No consideration was given then as to why I was behaving in this manner and
unable to control myself. No one bothered to realize I was bored out of my mind
and was able to comprehend the materials being taught in a quarter of the time
it took the teacher to teach them. As I progressed towards sixth grade, the
problem became more pronounced, and I found myself unable to abide by the strict
controls being place on me and my desire to learn at a faster speed.

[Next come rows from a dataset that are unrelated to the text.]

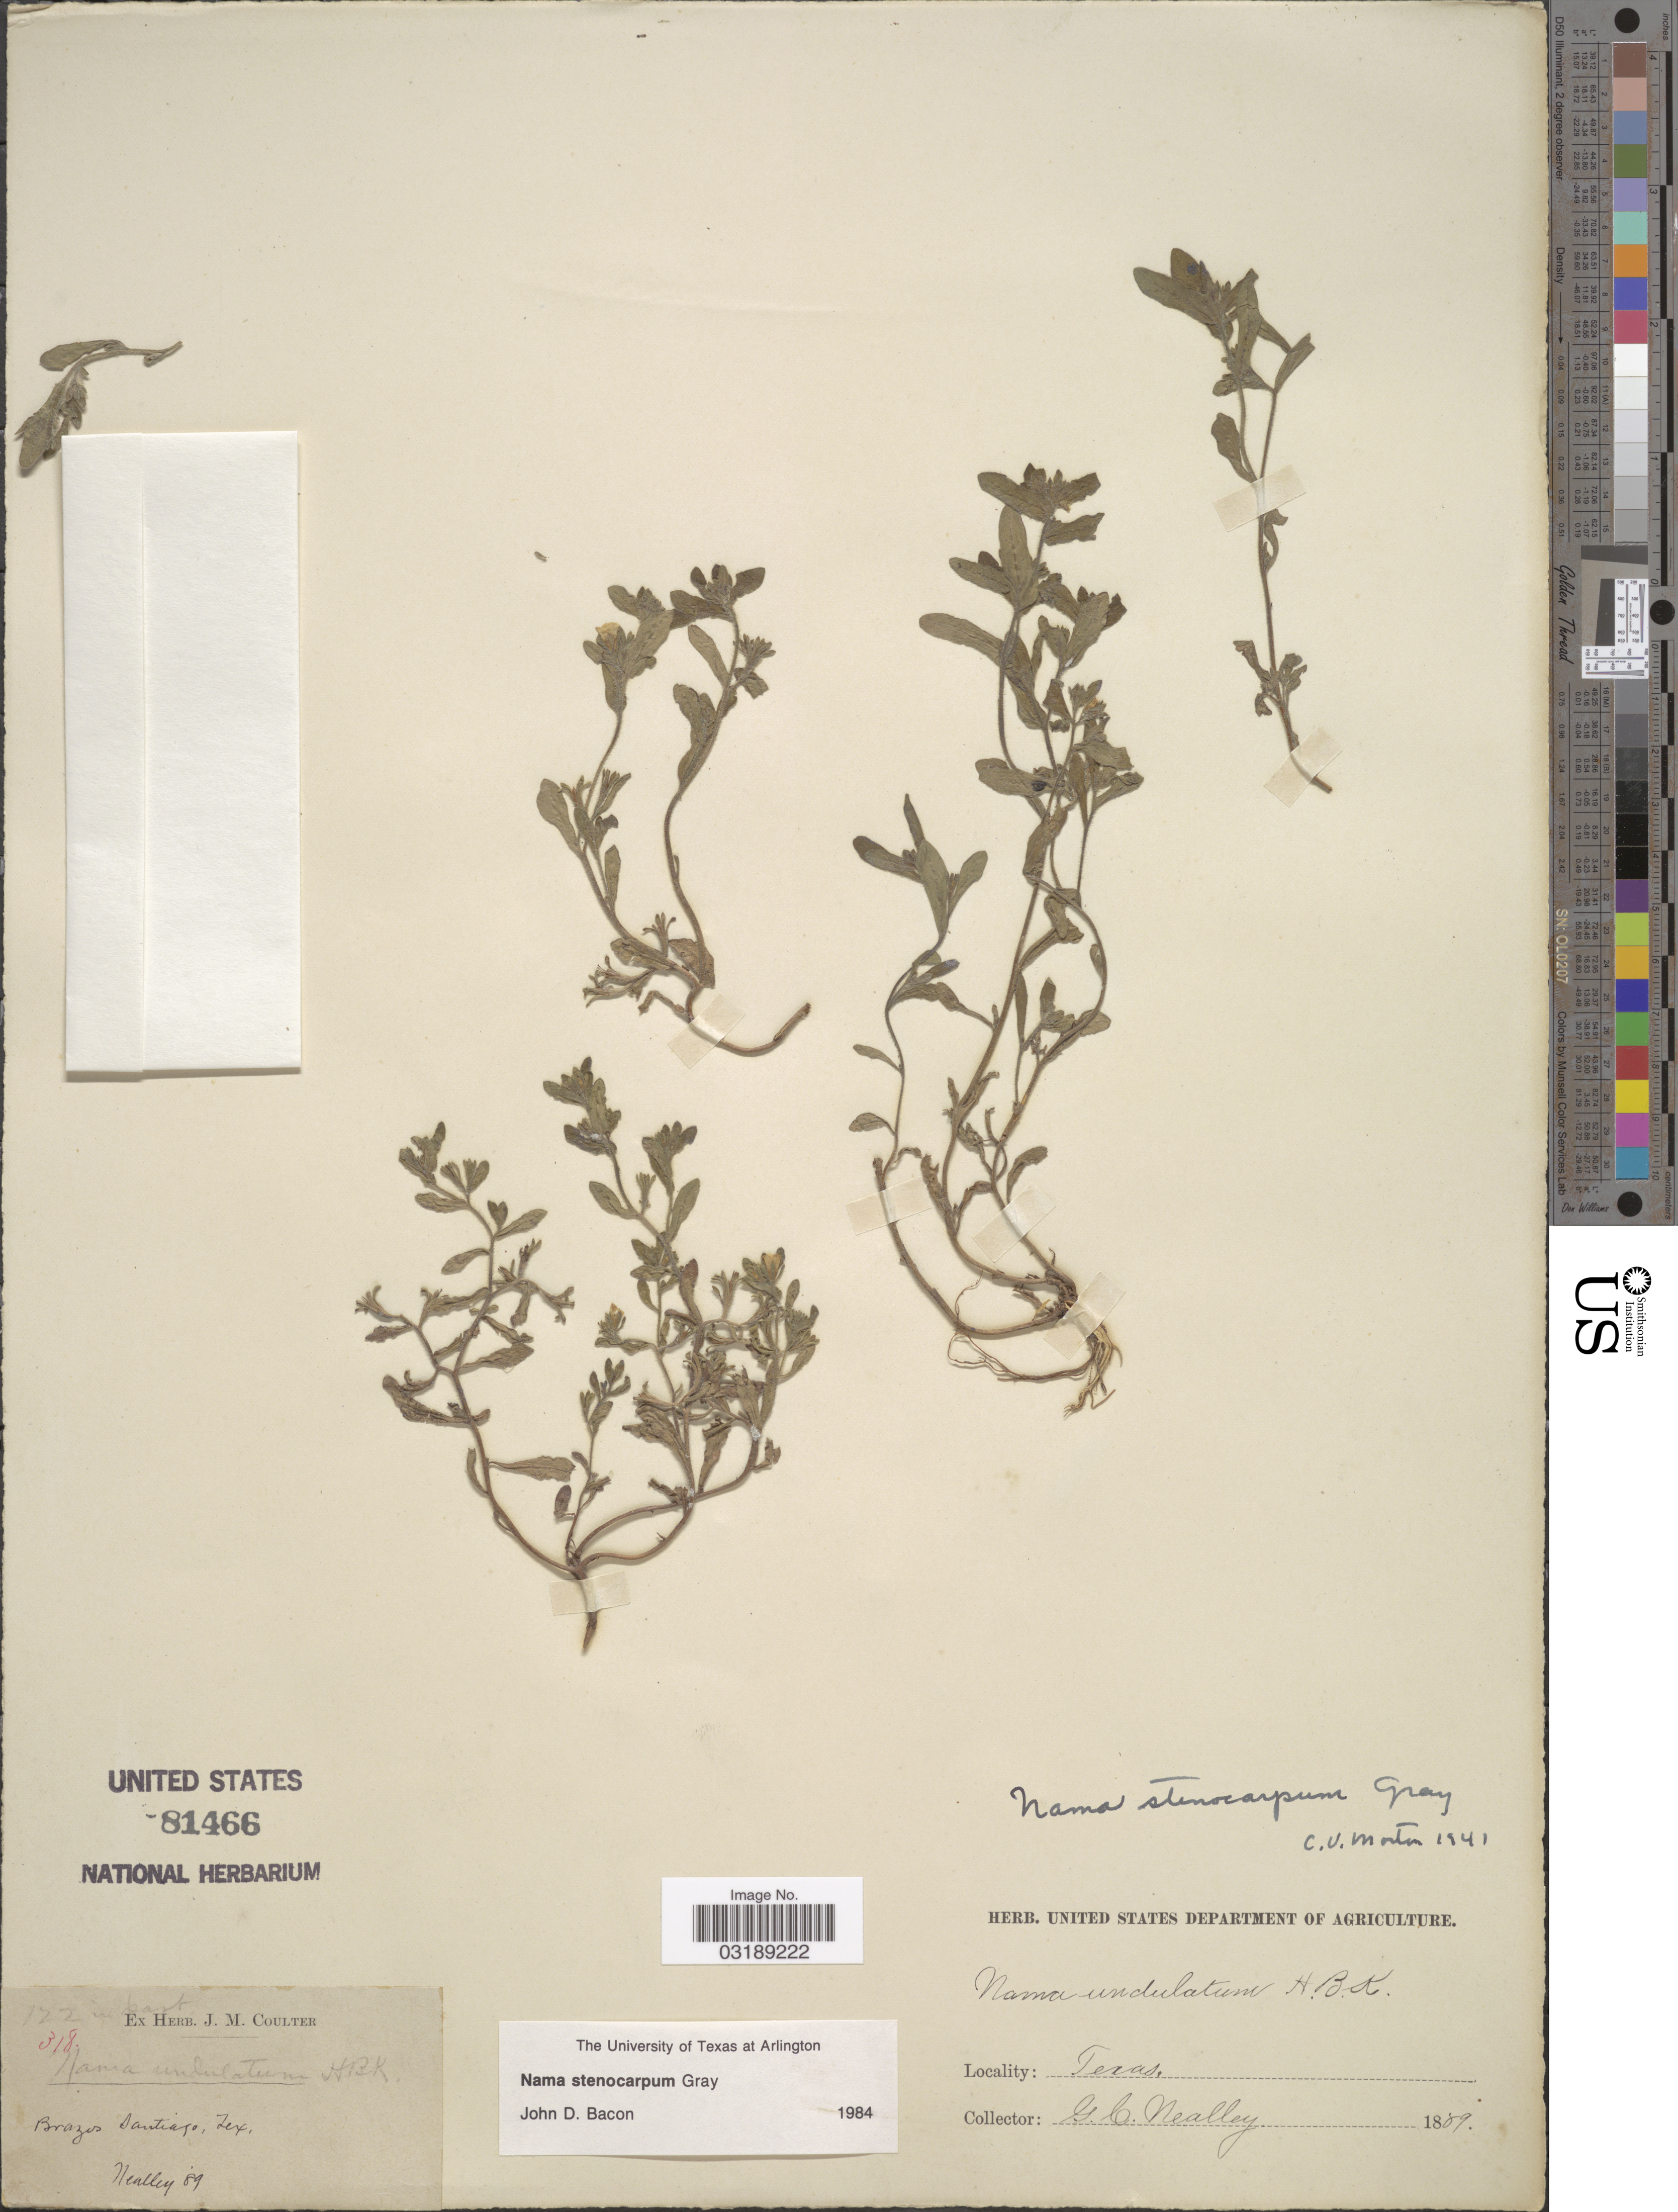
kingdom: Plantae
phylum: Tracheophyta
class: Magnoliopsida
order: Boraginales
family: Namaceae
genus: Nama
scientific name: Nama stenocarpum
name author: A. Gray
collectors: G. C. Nealley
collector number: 122/318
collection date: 1889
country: United States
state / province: Texas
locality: Brazos Santiago.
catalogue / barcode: US 81466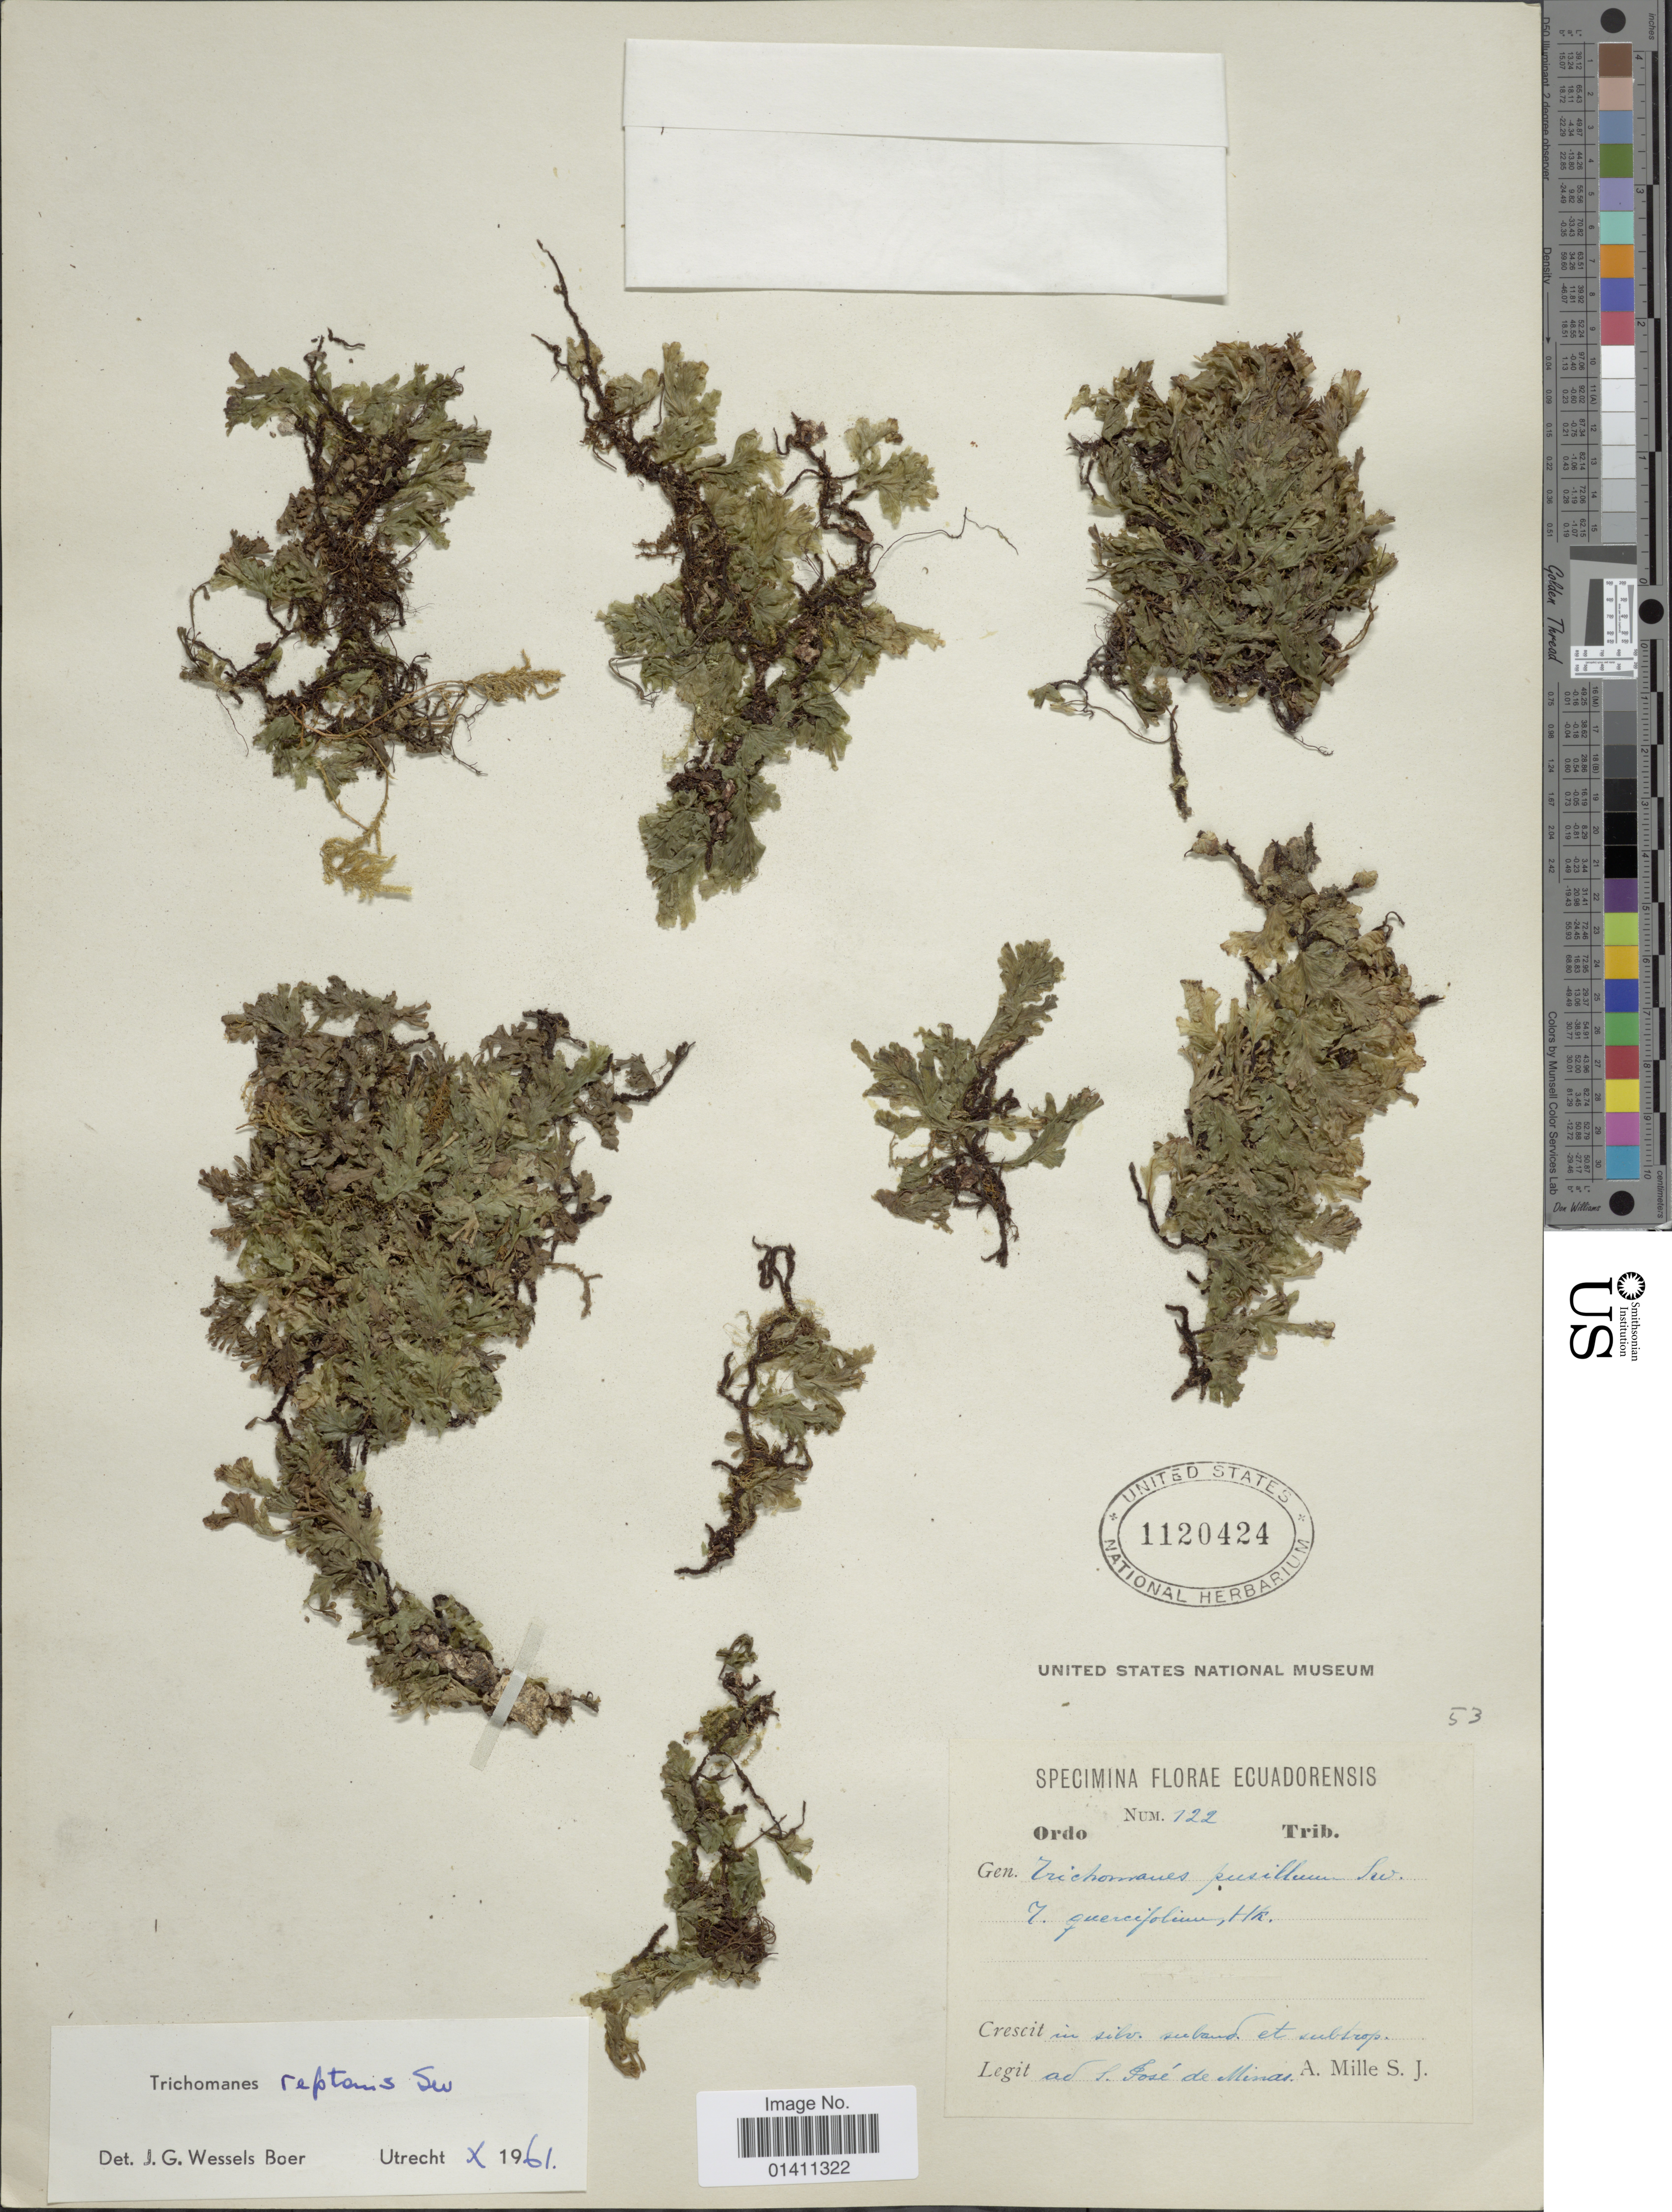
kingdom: Plantae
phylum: Tracheophyta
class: Polypodiopsida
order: Hymenophyllales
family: Hymenophyllaceae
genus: Didymoglossum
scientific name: Didymoglossum reptans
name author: (Sw.) C. Presl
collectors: A. Mille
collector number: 122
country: Ecuador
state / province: Pichincha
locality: S. José de Minas.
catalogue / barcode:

Then came middle school and an even more structured environment. More rules,
more requirements, more restrictions, and of course, more penalties for deviant
behavior. Couple this with a much more hierarchical social structure, and middle
school simply became intolerable for me. Every day I watched as my formally
innocent elementary school friends changed, and began showing a blatant
disregard for authority, growing apathy towards studying and learning in
general, and even worse, a demoralized attitude towards their future in American
society and the World.
Enough was enough already. I began to get stomach cramps and was nauseous every
day on the way to school. The symptoms worsened until the point I was
hospitalized for a week to ascertain if there was some physiological reason for
my discomfort. After a lot of testing, it was determined my manifestations were
psychological, at which time the student counselor appointed a psychologist to
ascertain my "problem", come up with a diagnosis, and find a solution. After
being subjected to numerous psychological tests, including IQ where I scored
extremely high, I was eventually labeled with the term "school phobia", at which
time the school allowed me to drop out and study at home until I could get my
This was a new situation for such a small village....a kid who was not bad, but
simply could not handle, and did not want to go to school. The concept of home
education did not exist then....I was simply a kid who did not fit the public
school system. The stories about me began to circulate in town and went from, I
was stealing cars, to chronic drug use....BTW I never used drugs to this day,
not even cannibis, though I am an avid wine aficionado. The truth was, I stayed
home every day watching "Days of Our Lives", a daytime soap opera, spent time
studying, and in the afternoon played street football with my friends once they
escaped from school for the day.
The school continued to put pressure on me to return to class, and at age 15, I
decided to remove myself from school. The legal age to drop out of school in New
York State was 16 at that time, and in fact, is still the same as of this
writing. Since I was still 15 years old, the state would not allow me to quit
school. When I would not comply with their demand to return, New York State took
me to court. I can still vividly remember standing in the courtroom, my legs
shaking in front of the judge, and being forced to defend myself for the crime
of not wanting to go to school. The judge pulled out every trick in the book,
including intimidation stating that if I decided not to return to school, he
could and would order me to serve time in a Juvenile Detention Center, AKA Juvy,
which is effectively a secure prison or jail for persons under the age of
majority, who commit crimes....LIKE NOT GOING TO SCHOOL. I said to the judge,
"do what you need to do, but I am not returning to school", and with that the
case was dismissed.
I was fortunate and thankful my parents supported me 100 percent and were able
to convince the school and the state to allow me to leave school permanently. I
eventually took the GED, the high school diploma equivalency exam, and began
attending night school at the State University of New York at Buffalo at the age
of 17, a year before my high school graduating class. A few years later, I moved
to California, graduated from San Diego State University with a business degree,
and went to work as a real estate appraiser, eventually owning a very successful
appraisal firm in San Diego. After retiring at age 40, I returned to college,
obtained an English teaching TEFL certificate, completed a two year associates
degree program in Japanese studies, and moved to Japan where I met my wife
Akiko. We are now residing on a beautiful subtropical island called Tanegashima
with our three sons Shai, Lael, and Ethan, who are all being happily home educated.